╭─ Information shown

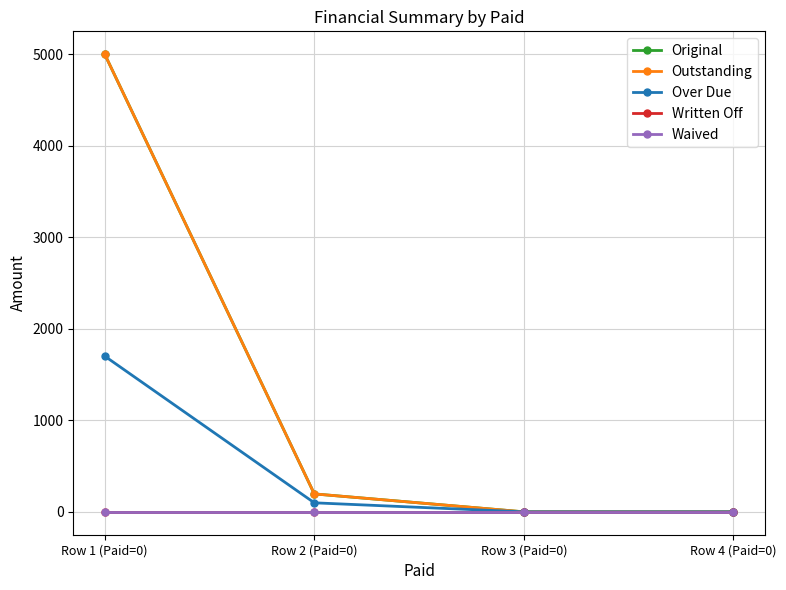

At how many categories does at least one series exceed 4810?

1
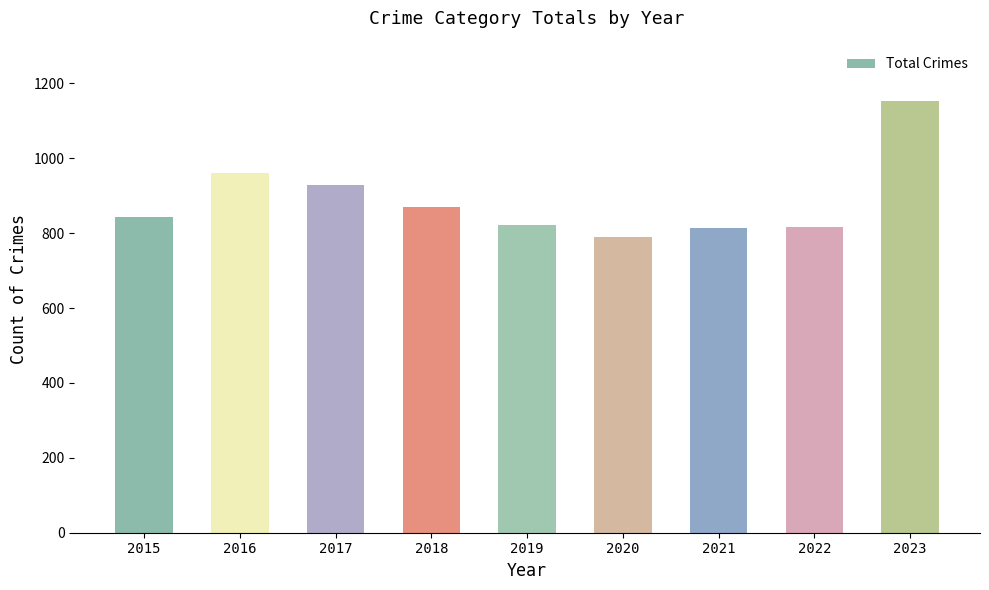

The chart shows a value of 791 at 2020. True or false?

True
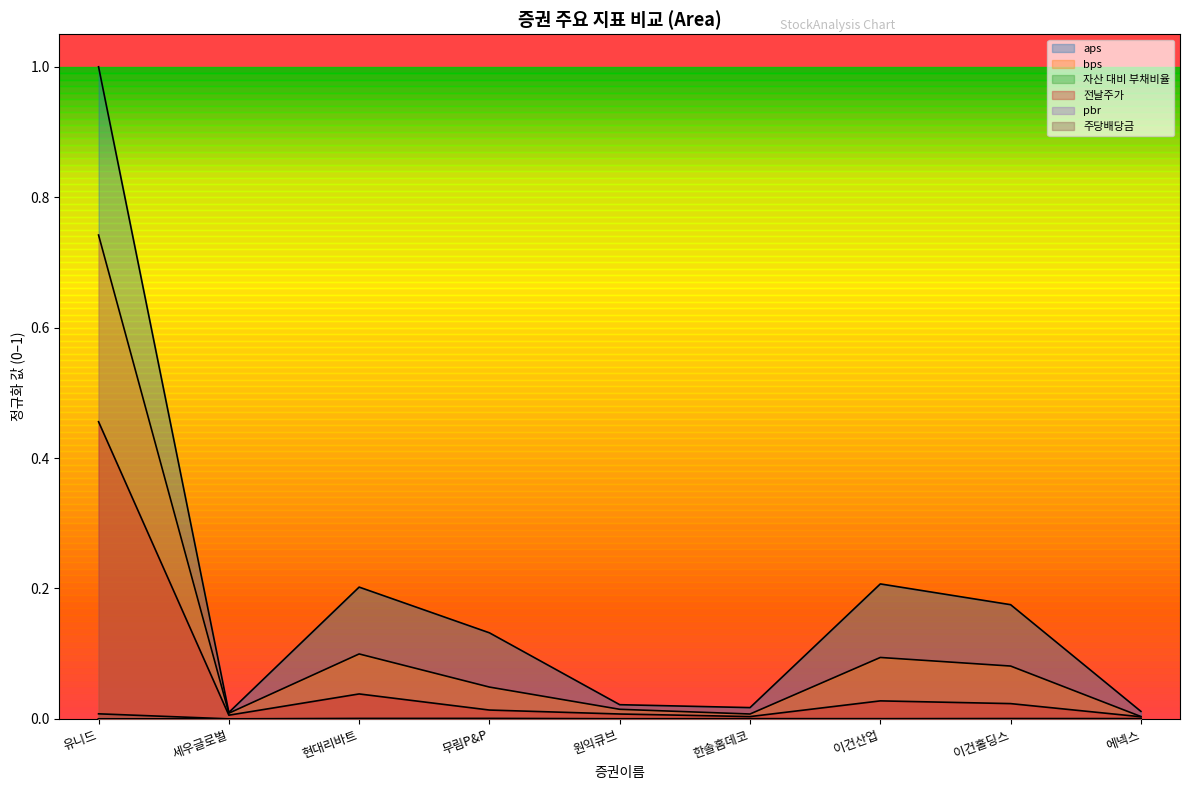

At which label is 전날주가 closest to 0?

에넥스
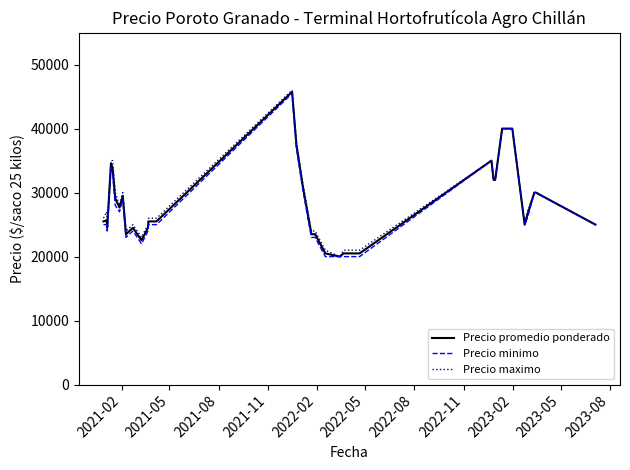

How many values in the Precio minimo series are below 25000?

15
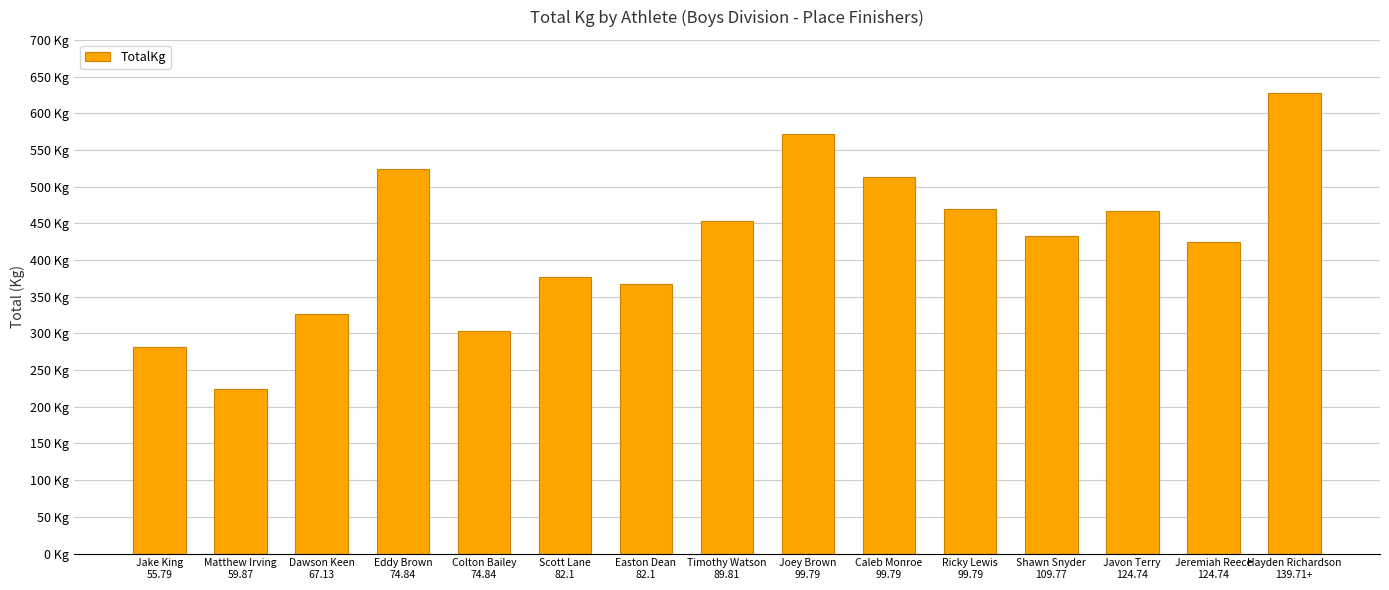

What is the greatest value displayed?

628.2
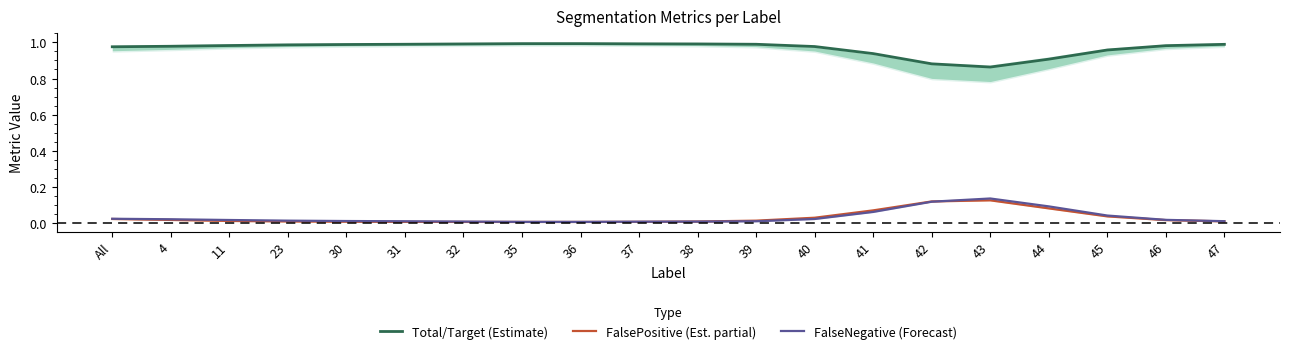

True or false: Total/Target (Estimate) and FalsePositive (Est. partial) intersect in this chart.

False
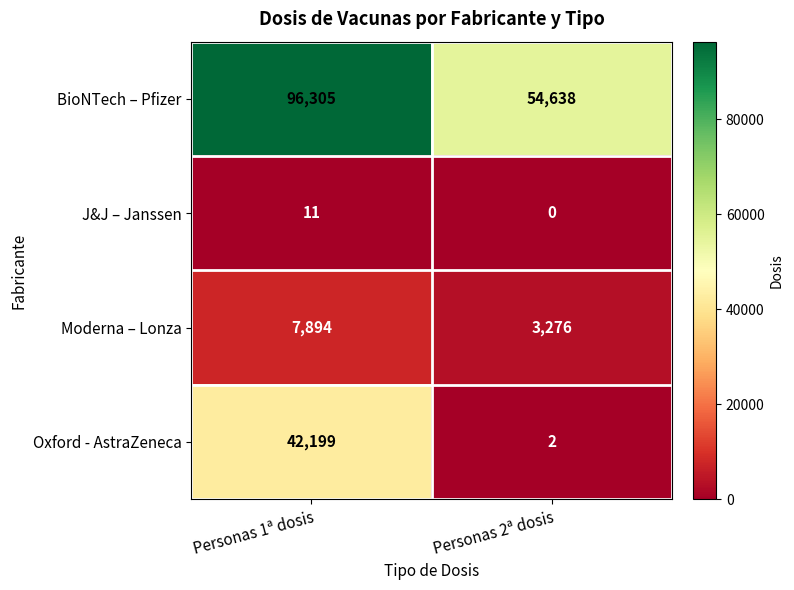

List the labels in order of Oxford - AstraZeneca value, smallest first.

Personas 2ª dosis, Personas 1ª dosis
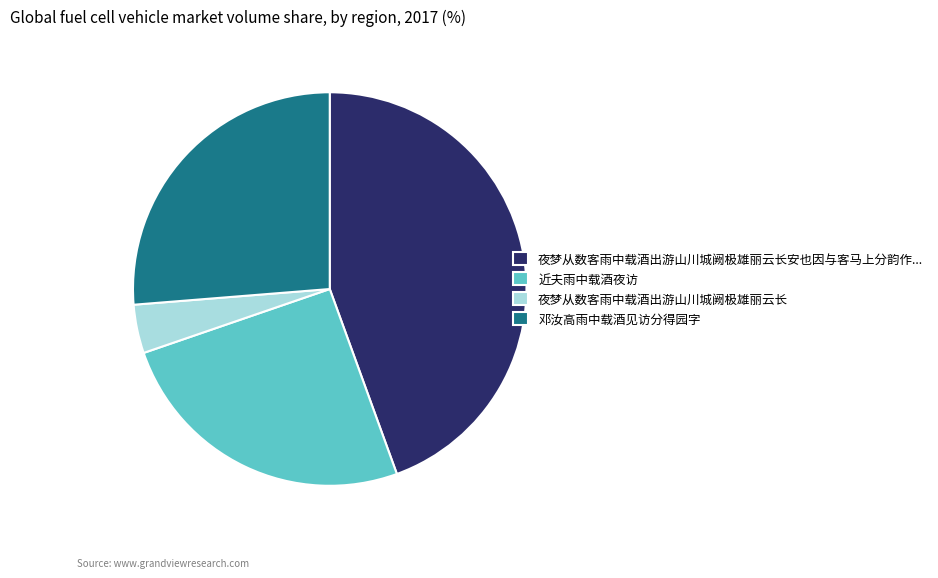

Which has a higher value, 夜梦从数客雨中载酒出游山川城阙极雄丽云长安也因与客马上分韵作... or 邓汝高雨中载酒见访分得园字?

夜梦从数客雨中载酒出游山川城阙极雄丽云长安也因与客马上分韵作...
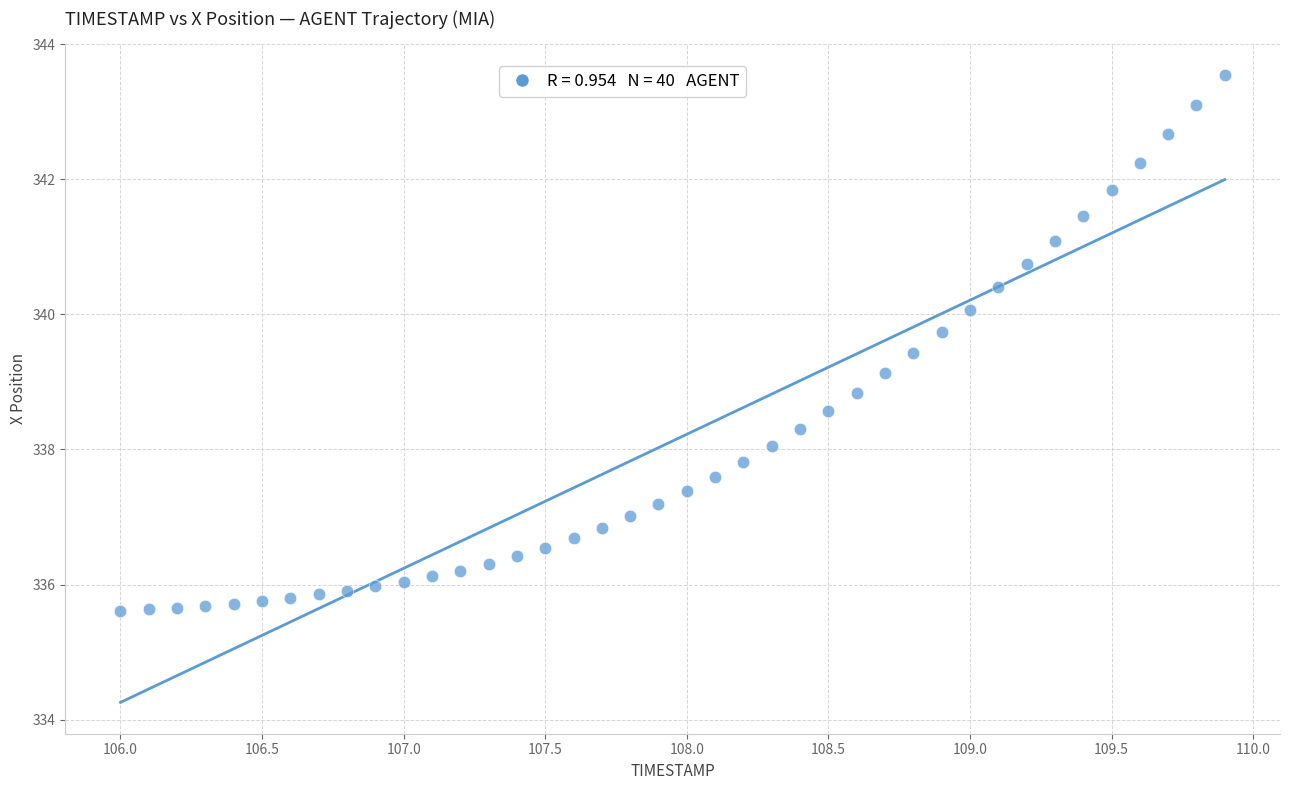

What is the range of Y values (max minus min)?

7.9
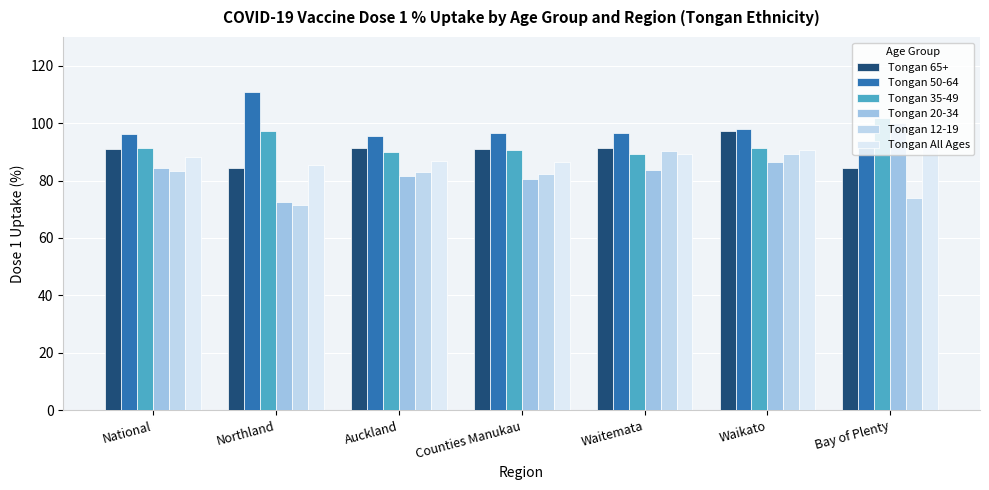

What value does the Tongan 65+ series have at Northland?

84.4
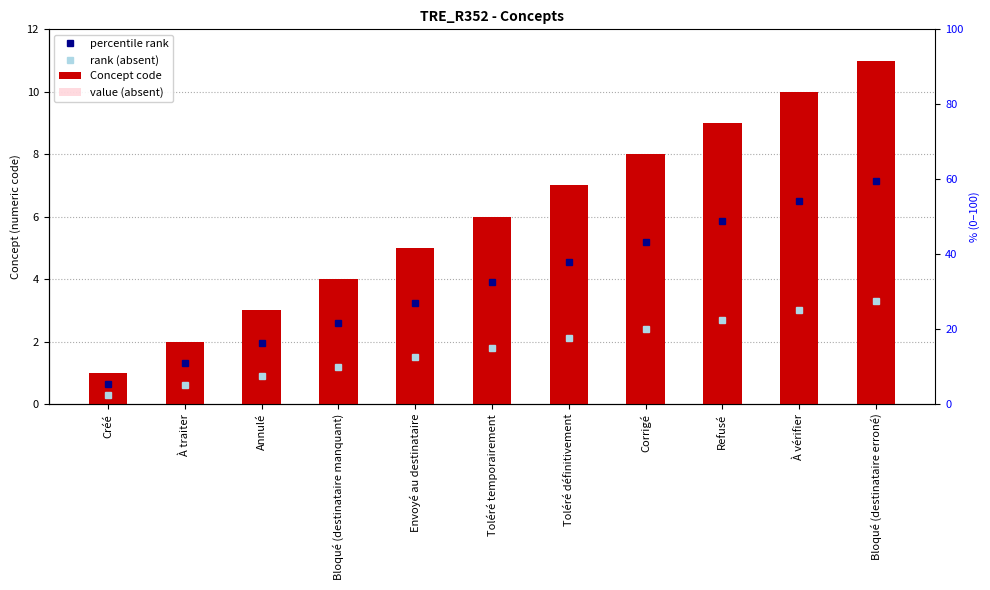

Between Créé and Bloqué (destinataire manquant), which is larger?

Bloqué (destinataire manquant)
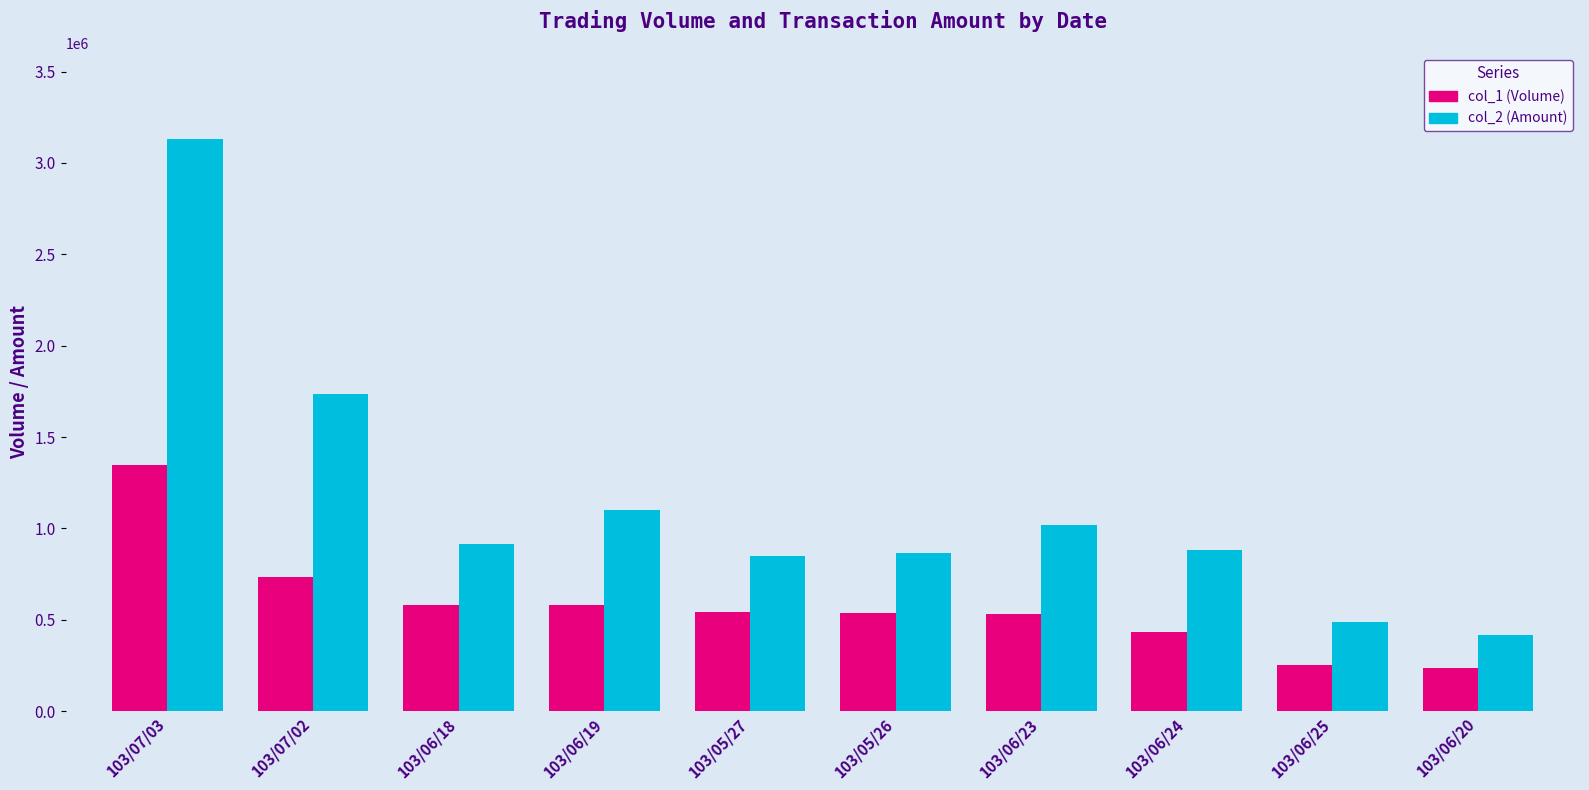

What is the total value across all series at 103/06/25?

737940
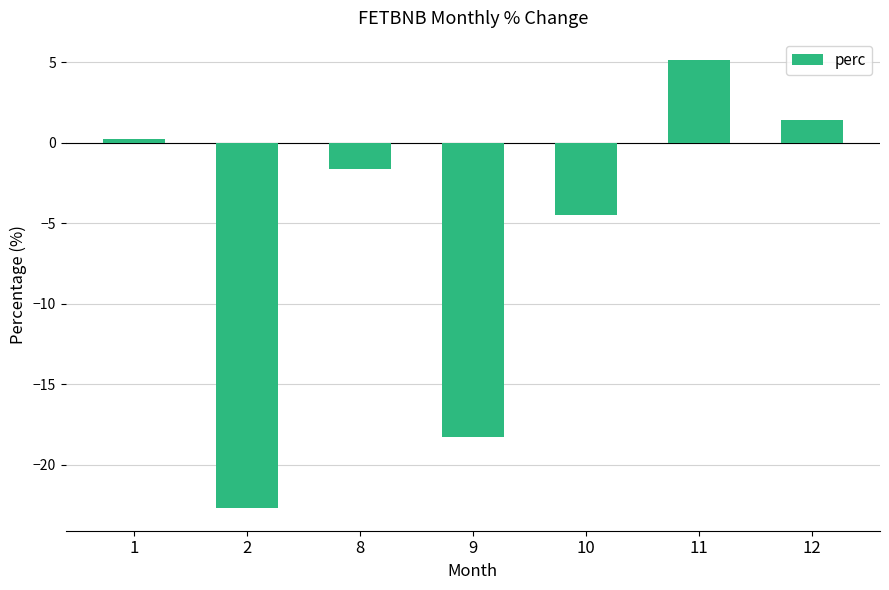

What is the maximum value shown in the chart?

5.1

╰─

_Problem details_
Put each line of the entries above into a numbered list, skipping the blank lines and leaving out the pictures.

_Solution to the problem_
1. At how many categories does at least one series exceed 4810?
2. 1
3. The chart shows a value of 791 at 2020. True or false?
4. True
5. At which label is 전날주가 closest to 0?
6. 에넥스
7. How many values in the Precio minimo series are below 25000?
8. 15
9. What is the greatest value displayed?
10. 628.2
11. True or false: Total/Target (Estimate) and FalsePositive (Est. partial) intersect in this chart.
12. False
13. List the labels in order of Oxford - AstraZeneca value, smallest first.
14. Personas 2ª dosis, Personas 1ª dosis
15. Which has a higher value, 夜梦从数客雨中载酒出游山川城阙极雄丽云长安也因与客马上分韵作... or 邓汝高雨中载酒见访分得园字?
16. 夜梦从数客雨中载酒出游山川城阙极雄丽云长安也因与客马上分韵作...
17. What is the range of Y values (max minus min)?
18. 7.9
19. What value does the Tongan 65+ series have at Northland?
20. 84.4
21. Between Créé and Bloqué (destinataire manquant), which is larger?
22. Bloqué (destinataire manquant)
23. What is the total value across all series at 103/06/25?
24. 737940
25. What is the maximum value shown in the chart?
26. 5.1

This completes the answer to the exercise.